**Directions for this task**
No images, please. Copy each entry below exactly as it reads.

(Data extracted from a collection)
=======

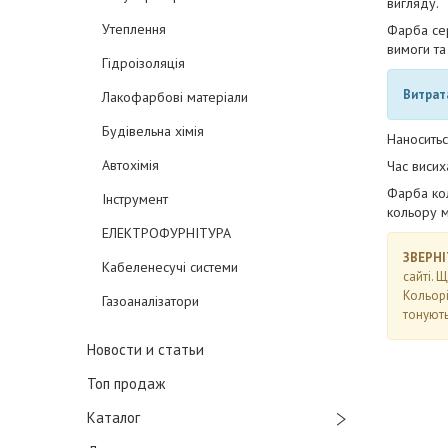
вигляду.
Утеплення
Фарба се
вимоги т
Гідроізоляція
Витрат
Лакофарбові матеріали
Будівельна хімія
Наноситьс
Автохімія
Час висих
Фарба кол
Інструмент
кольору м
ЕЛЕКТРОФУРНІТУРА
ЗВЕРНІ
Кабеленесучі системи
сайті. 
Кольорі
Газоаналізатори
тонують
Новости и статьи
Топ продаж
Каталог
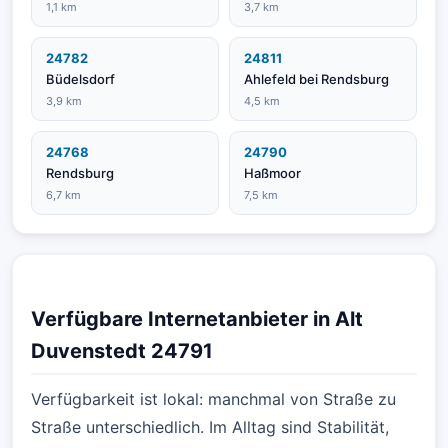
1,1 km
3,7 km
24782
24811
Büdelsdorf
Ahlefeld bei Rendsburg
3,9 km
4,5 km
24768
24790
Rendsburg
Haßmoor
6,7 km
7,5 km
Verfügbare Internetanbieter in Alt
Duvenstedt 24791
Verfügbarkeit ist lokal: manchmal von Straße zu
Straße unterschiedlich. Im Alltag sind Stabilität,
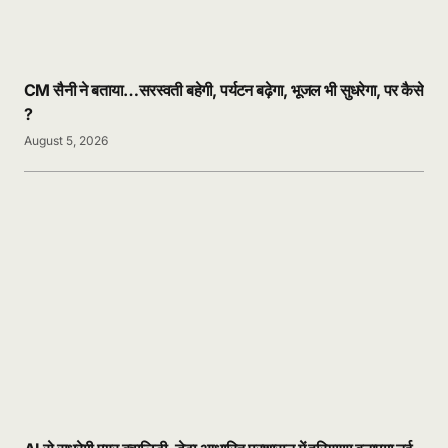
CM सैनी ने बताया…सरस्वती बहेगी, पर्यटन बढ़ेगा, भूजल भी सुधरेगा, पर कैसे
?
August 5, 2026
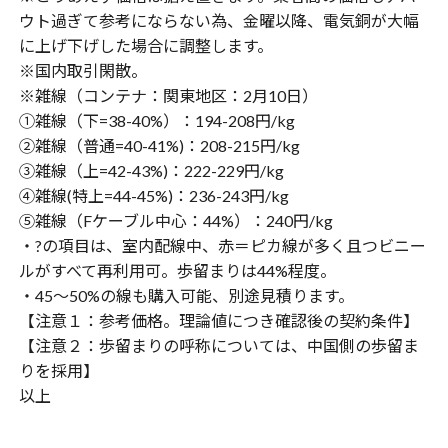
ウト過ぎて参考にならない為、金曜以降、電気銅が大幅
に上げ下げした場合に調整します。
※国内取引閑散。
※雑線（コンテナ：関東地区：2月10日）
①雑線（下=38-40%）：194-208円/kg
②雑線（普通=40-41%)：208-215円/kg
③雑線（上=42-43%)：222-229円/kg
④雑線(特上=44-45%)：236-243円/kg
⑤雑線（Fケーブル中心：44%）：240円/kg
・?の項目は、室内配線中、赤＝ピカ線が多く且つビニー
ルがすべて再利用可。歩留まりは44%程度。
・45〜50%の線も購入可能、別途見積ります。
【注意１：参考価格。理論値につき確認後の契約条件】
【注意２：歩留まりの呼称については、中国側の歩留ま
りを採用】
以上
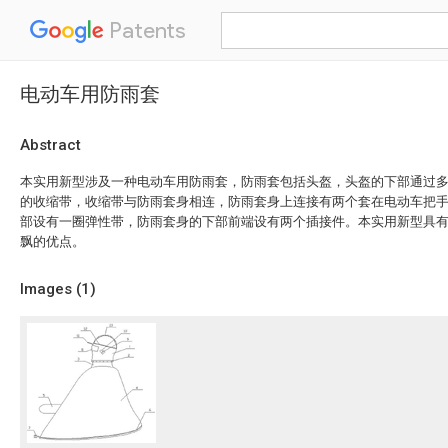
Patents
电动车用防雨套
Abstract
本实用新型涉及一种电动车用防雨套，防雨套包括头盔，头盔的下部通过
的收缩带，收缩带与防雨套身相连，防雨套身上连接有两个套在电动车把
部设有一圈弹性带，防雨套身的下部前端设有两个插接件。本实用新型具
飘的优点。
Images (
1
)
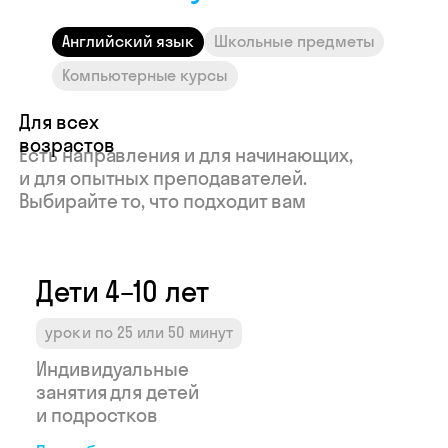
Индивидуальные
Индивид
Английский язык
Школьные предметы
занятия для детей
занятия 
и подростков
програм
Компьютерные курсы
Подробнее →
Подробне
Узнайте свой
доход в Skyeng
Рассчитать →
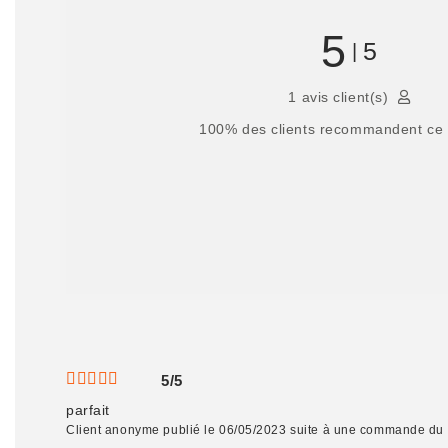
5
5
|
1 avis client(s)
100%
des clients recommandent ce 
5/5
parfait
Client anonyme
publié le 06/05/2023
suite à une commande du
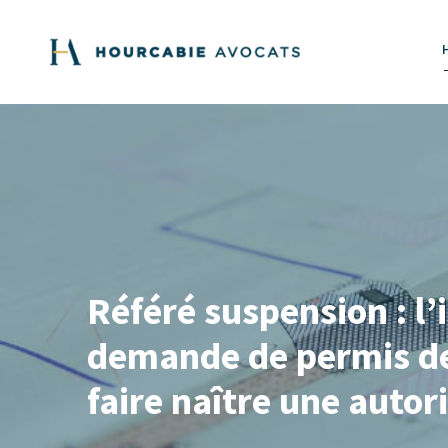
Référé suspension : l’
demande de permis de c
faire naître une autori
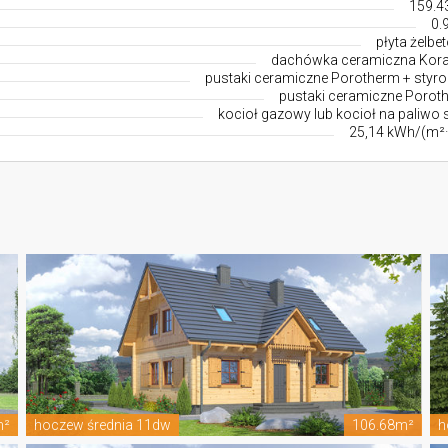
159.4
0.
płyta żelbe
dachówka ceramiczna Kor
pustaki ceramiczne Porotherm + styro
pustaki ceramiczne Porot
kocioł gazowy lub kocioł na paliwo 
25,14 kWh/(m²·
m²
hoczew średnia 11dw
106.68m²
h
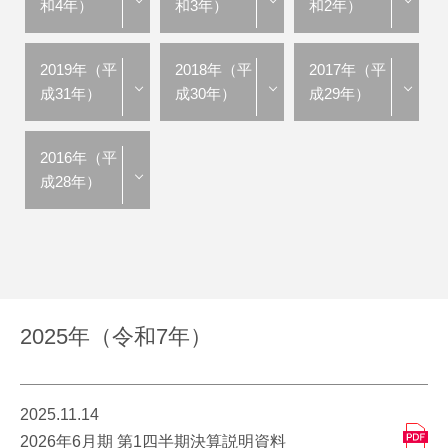
和4年）
和3年）
和2年）
2019年（平
2018年（平
2017年（平
成31年）
成30年）
成29年）
2016年（平
成28年）
2025年（令和7年）
2025.11.14
2026年6月期 第1四半期決算説明資料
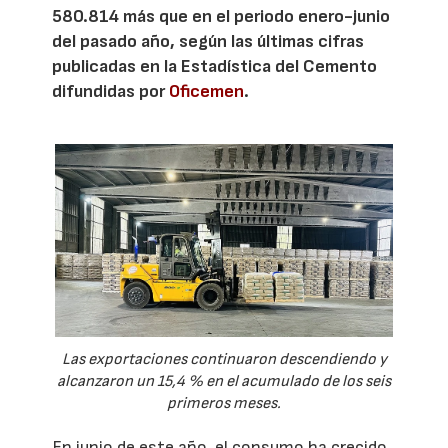
580.814 más que en el periodo enero-junio
del pasado año, según las últimas cifras
publicadas en la Estadística del Cemento
difundidas por
Oficemen
.
Las exportaciones continuaron descendiendo y
alcanzaron un 15,4 % en el acumulado de los seis
primeros meses.
En junio de este año, el consumo ha crecido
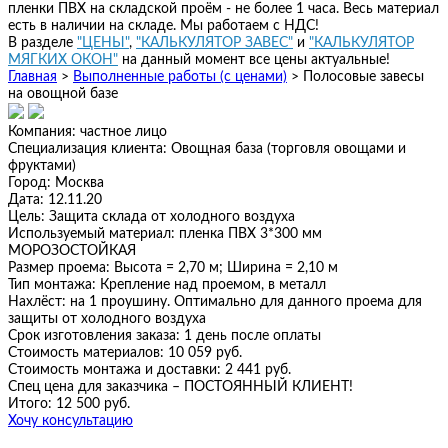
пленки ПВХ на складской проём - не более 1 часа. Весь материал
есть в наличии на складе. Мы работаем с НДС!
В разделе
"ЦЕНЫ"
,
"КАЛЬКУЛЯТОР ЗАВЕС"
и
"КАЛЬКУЛЯТОР
МЯГКИХ ОКОН"
на данный момент все цены актуальные!
Главная
>
Выполненные работы (с ценами)
>
Полосовые завесы
на овощной базе
Компания:
частное лицо
Специализация клиента:
Овощная база (торговля овощами и
фруктами)
Город:
Москва
Дата:
12.11.20
Цель:
Защита склада от холодного воздуха
Используемый материал:
пленка ПВХ 3*300 мм
МОРОЗОСТОЙКАЯ
Размер проема:
Высота = 2,70 м; Ширина = 2,10 м
Тип монтажа:
Крепление над проемом, в металл
Нахлёст:
на 1 проушину. Оптимально для данного проема для
защиты от холодного воздуха
Срок изготовления заказа:
1 день после оплаты
Стоимость материалов:
10 059 руб.
Стоимость монтажа и доставки:
2 441 руб.
Спец цена для заказчика – ПОСТОЯННЫЙ КЛИЕНТ!
Итого:
12 500 руб.
Хочу консультацию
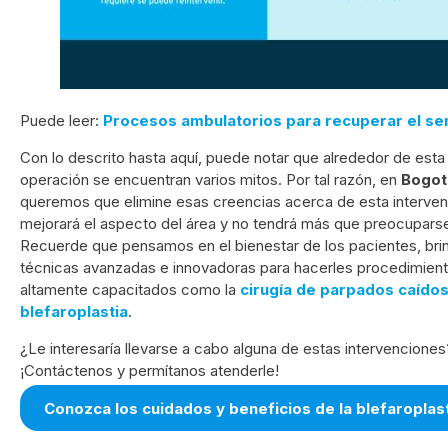
Puede leer:
Procesos ambulatorios para recuperar el s
Con lo descrito hasta aquí, puede notar que alrededor de esta
operación se encuentran varios mitos. Por tal razón, en
Bogot
queremos que elimine esas creencias acerca de esta intervenc
mejorará el aspecto del área y no tendrá más que preocupars
Recuerde que pensamos en el bienestar de los pacientes, bri
técnicas avanzadas e innovadoras para hacerles procedimien
altamente capacitados como la
cirugía de parpados caído
blefaroplastia
.
¿Le interesaría llevarse a cabo alguna de estas intervenciones
¡Contáctenos y permítanos atenderle!
Conozca los cuidados y beneficios de la blefaroplas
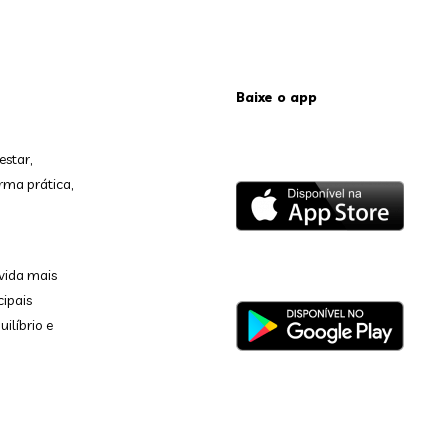
Baixe o app
estar,
rma prática,
vida mais
cipais
ilíbrio e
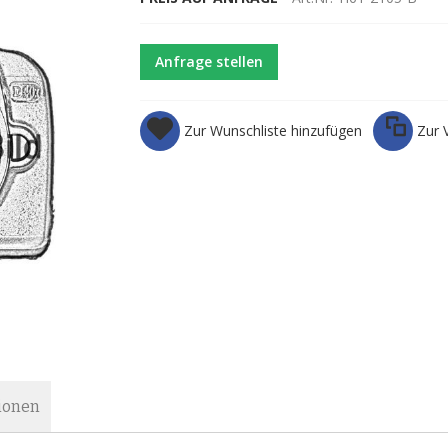
Anfrage stellen
Zur Wunschliste hinzufügen
Zur 
ionen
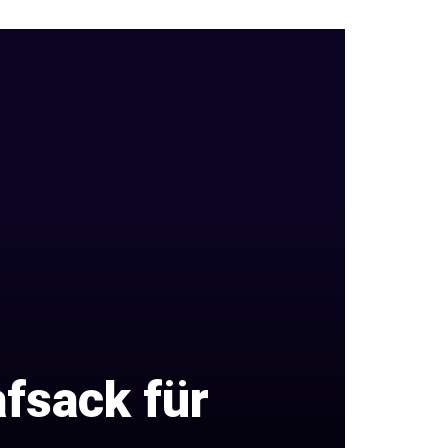
fsack für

=======

**Exercise answer**
вигляду.
Утеплення
Фарба се
вимоги т
Гідроізоляція
Витрат
Лакофарбові матеріали
Будівельна хімія
Наноситьс
Автохімія
Час висих
Фарба кол
Інструмент
кольору м
ЕЛЕКТРОФУРНІТУРА
ЗВЕРНІ
Кабеленесучі системи
сайті. 
Кольорі
Газоаналізатори
тонують
Новости и статьи
Топ продаж
Каталог
1,1 km
3,7 km
24782
24811
Büdelsdorf
Ahlefeld bei Rendsburg
3,9 km
4,5 km
24768
24790
Rendsburg
Haßmoor
6,7 km
7,5 km
Verfügbare Internetanbieter in Alt
Duvenstedt 24791
Verfügbarkeit ist lokal: manchmal von Straße zu
Straße unterschiedlich. Im Alltag sind Stabilität,
CM सैनी ने बताया…सरस्वती बहेगी, पर्यटन बढ़ेगा, भूजल भी सुधरेगा, पर कैसे
?
August 5, 2026
ウト過ぎて参考にならない為、金曜以降、電気銅が大幅
に上げ下げした場合に調整します。
※国内取引閑散。
※雑線（コンテナ：関東地区：2月10日）
①雑線（下=38-40%）：194-208円/kg
②雑線（普通=40-41%)：208-215円/kg
③雑線（上=42-43%)：222-229円/kg
④雑線(特上=44-45%)：236-243円/kg
⑤雑線（Fケーブル中心：44%）：240円/kg
・?の項目は、室内配線中、赤＝ピカ線が多く且つビニー
ルがすべて再利用可。歩留まりは44%程度。
・45〜50%の線も購入可能、別途見積ります。
【注意１：参考価格。理論値につき確認後の契約条件】
【注意２：歩留まりの呼称については、中国側の歩留ま
りを採用】
以上
Patents
电动车用防雨套
Abstract
本实用新型涉及一种电动车用防雨套，防雨套包括头盔，头盔的下部通过
的收缩带，收缩带与防雨套身相连，防雨套身上连接有两个套在电动车把
部设有一圈弹性带，防雨套身的下部前端设有两个插接件。本实用新型具
飘的优点。
Images (
1
)
Индивидуальные
Индивид
Английский язык
Школьные предметы
занятия для детей
занятия 
и подростков
програм
Компьютерные курсы
Подробнее →
Подробне
Узнайте свой
доход в Skyeng
Рассчитать →
5
5
|
1 avis client(s)
100%
des clients recommandent ce 
5/5
parfait
Client anonyme
publié le 06/05/2023
suite à une commande du
Référé suspension : l’
demande de permis de c
faire naître une autori
159.4
0.
płyta żelbe
dachówka ceramiczna Kor
pustaki ceramiczne Porotherm + styro
pustaki ceramiczne Porot
kocioł gazowy lub kocioł na paliwo 
25,14 kWh/(m²·
m²
hoczew średnia 11dw
106.68m²
h
和4年）
和3年）
和2年）
2019年（平
2018年（平
2017年（平
成31年）
成30年）
成29年）
2016年（平
成28年）
2025年（令和7年）
2025.11.14
2026年6月期 第1四半期決算説明資料
580.814 más que en el periodo enero-junio
del pasado año, según las últimas cifras
publicadas en la Estadística del Cemento
difundidas por
Oficemen
.
Las exportaciones continuaron descendiendo y
alcanzaron un 15,4 % en el acumulado de los seis
primeros meses.
En junio de este año, el consumo ha crecido
пленки ПВХ на складской проём - не более 1 часа. Весь материал
есть в наличии на складе. Мы работаем с НДС!
В разделе
"ЦЕНЫ"
,
"КАЛЬКУЛЯТОР ЗАВЕС"
и
"КАЛЬКУЛЯТОР
МЯГКИХ ОКОН"
на данный момент все цены актуальные!
Главная
>
Выполненные работы (с ценами)
>
Полосовые завесы
на овощной базе
Компания:
частное лицо
Специализация клиента:
Овощная база (торговля овощами и
фруктами)
Город:
Москва
Дата:
12.11.20
Цель:
Защита склада от холодного воздуха
Используемый материал:
пленка ПВХ 3*300 мм
МОРОЗОСТОЙКАЯ
Размер проема:
Высота = 2,70 м; Ширина = 2,10 м
Тип монтажа:
Крепление над проемом, в металл
Нахлёст:
на 1 проушину. Оптимально для данного проема для
защиты от холодного воздуха
Срок изготовления заказа:
1 день после оплаты
Стоимость материалов:
10 059 руб.
Стоимость монтажа и доставки:
2 441 руб.
Спец цена для заказчика – ПОСТОЯННЫЙ КЛИЕНТ!
Итого:
12 500 руб.
Хочу консультацию
Puede leer:
Procesos ambulatorios para recuperar el s
Con lo descrito hasta aquí, puede notar que alrededor de esta
operación se encuentran varios mitos. Por tal razón, en
Bogot
queremos que elimine esas creencias acerca de esta intervenc
mejorará el aspecto del área y no tendrá más que preocupars
Recuerde que pensamos en el bienestar de los pacientes, bri
técnicas avanzadas e innovadoras para hacerles procedimien
altamente capacitados como la
cirugía de parpados caído
blefaroplastia
.
¿Le interesaría llevarse a cabo alguna de estas intervenciones
¡Contáctenos y permítanos atenderle!
Conozca los cuidados y beneficios de la blefaroplas
Baixe o app
estar,
rma prática,
vida mais
cipais
ilíbrio e
Anfrage stellen
Zur Wunschliste hinzufügen
Zur 
ionen
fsack für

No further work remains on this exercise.